14 January 2013 – One of the top 10 predictions by IDC Energy Insights is that utilities in Europe, Middle East and Africa (EMEA) will spend more than US$17.5 billion on IT during 2013. Another prediction is that flexibility will be the new normal for smart grids implementation, and that regulatory procrastinations will hold back EMEA’s electricity smart metering market
It also predicts that smart grid communication approaches will continue to be heterogeneous, and consumer engagement will be the name of the game, while smart water spending will be kick-started in 2013. Other predictions are that public funding will back smart cities and that chief information officers (CIOs) will need resources capable of transforming operations. The enthusiasm for apps will see mobile fever hit utilities, and finally it is predicted that this year will see utilities embrace analytics to make sense of their big data.
"Utilities are under pressure across the EMEA region. Economic downturn in many European countries, more difficult conditions on capital and borrowing markets, and most importantly uncertainty about medium and long term return on investments are slowing down the smart energy transition. Nevertheless, renewable sources and distributed generation continue to develop, as well as investment in grids. We expect for instance that IT spend on network automation and control in EMEA will grow about 8% in 2013," Roberta Bigliani, head of EMEA, IDC Energy Insights, says.
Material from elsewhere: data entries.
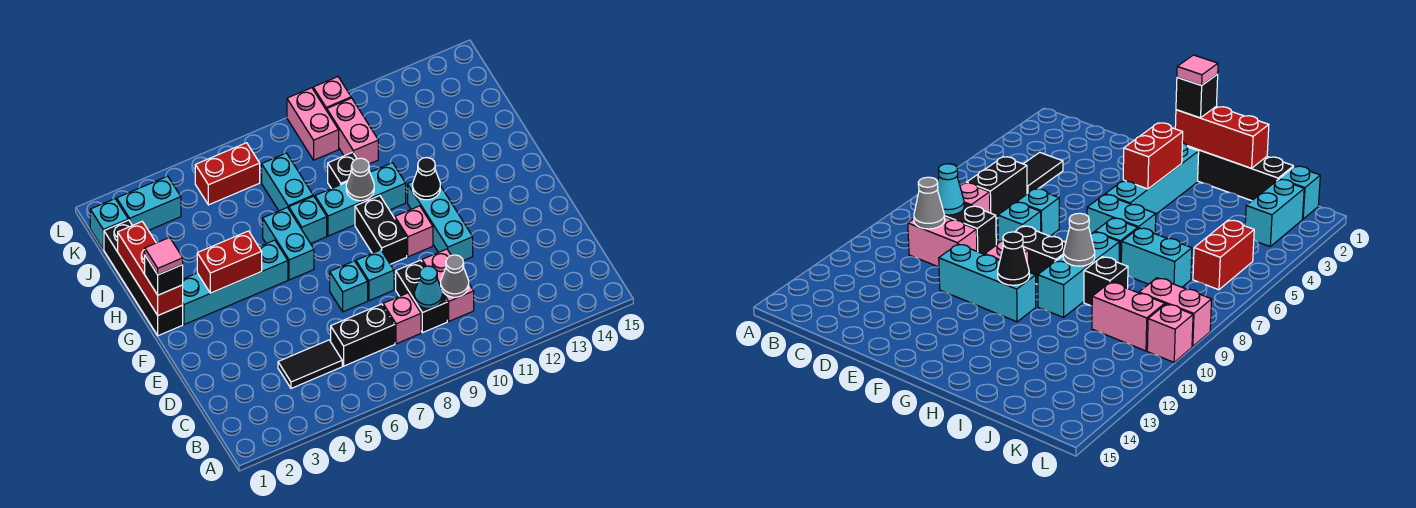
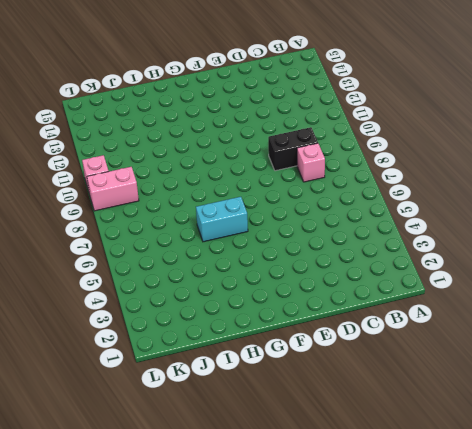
none -> black 1x2 tile [278,340,342,388]
none -> black 1x2 brick [331,304,395,366]
none -> pink 1x2 brick [422,249,474,321]
none -> cyan 1x1 brick [330,261,368,312]

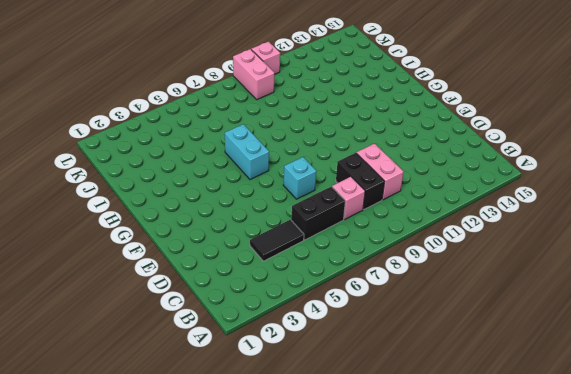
none -> cyan 1x1 brick [356,250,394,301]
none -> cyan 1x3 brick [408,182,473,261]
none -> black 1x2 brick [355,196,407,264]
none -> pink 1x1 brick [395,206,433,257]

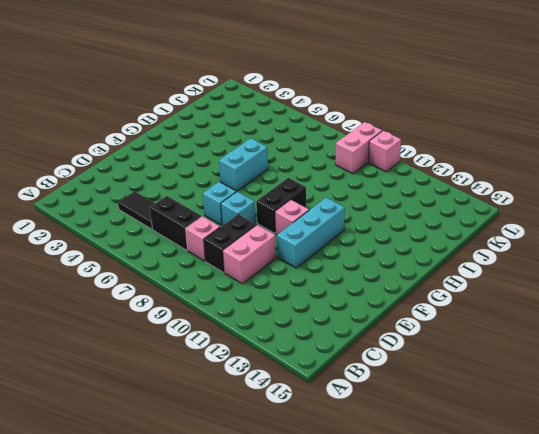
none -> black 1x4 brick [104,220,183,336]
none -> cyan 1x4 brick [183,240,288,325]
none -> cyan 1x1 brick [288,196,327,244]
none -> cyan 1x3 brick [315,163,406,236]

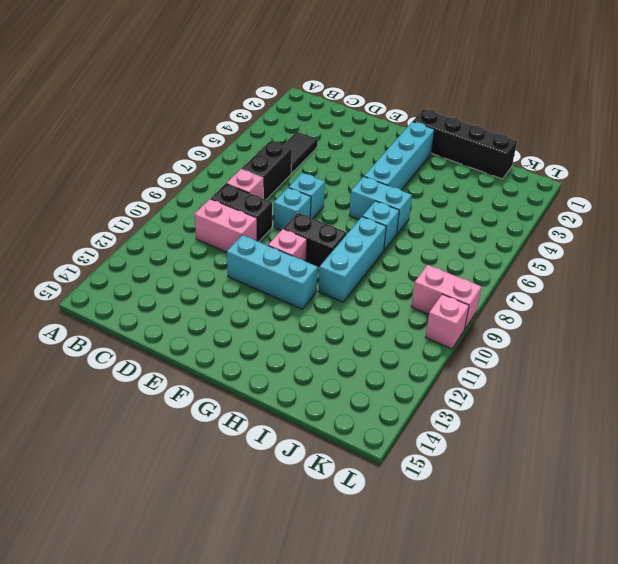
none -> cyan 1x2 brick [262,153,313,211]
none -> black 1x1 brick [328,152,357,189]
none -> pink 1x2 brick [327,98,378,164]
none -> cyan 1x1 brick [90,199,128,249]

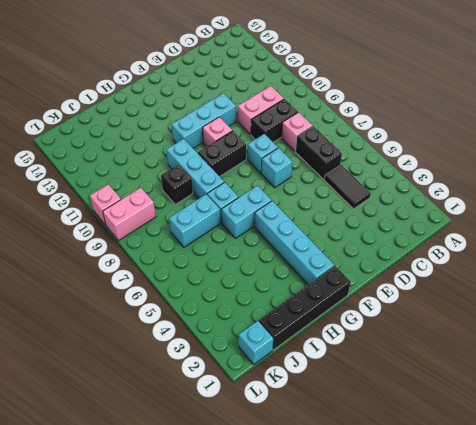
none -> pink 1x2 brick [327,98,378,164]
none -> cyan 1x2 brick [117,176,181,230]
none -> red 1x2 brick [195,143,260,205]
none -> cyan 1x1 cone [414,266,442,308]

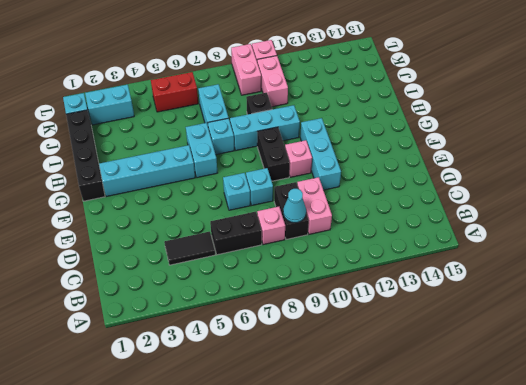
none -> grey 1x1 cone [441,255,469,297]
none -> red 1x3 brick [118,221,183,315]
none -> red 1x2 brick [197,231,262,293]
none -> black 1x1 cone [413,158,440,200]

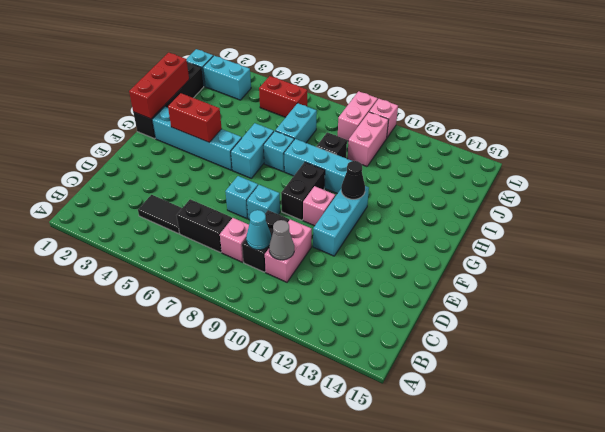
none -> grey 1x1 cone [346,158,374,201]
none -> black 1x1 brick [145,256,183,295]
none -> pink 1x1 tile [145,237,183,275]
"Flexibility will be the new normal for utilities and smart technologies are the cornerstone of the transformation across the entire value chain. Utilities will invest in analytics, mobility and cyber security. CIOs will consider alternative sourcing models to enable business agility and reduce IT investments. Different IT skill sets will be needed. Lack of a clear leadership and governance in the integration of OT/IT could undermine innovation."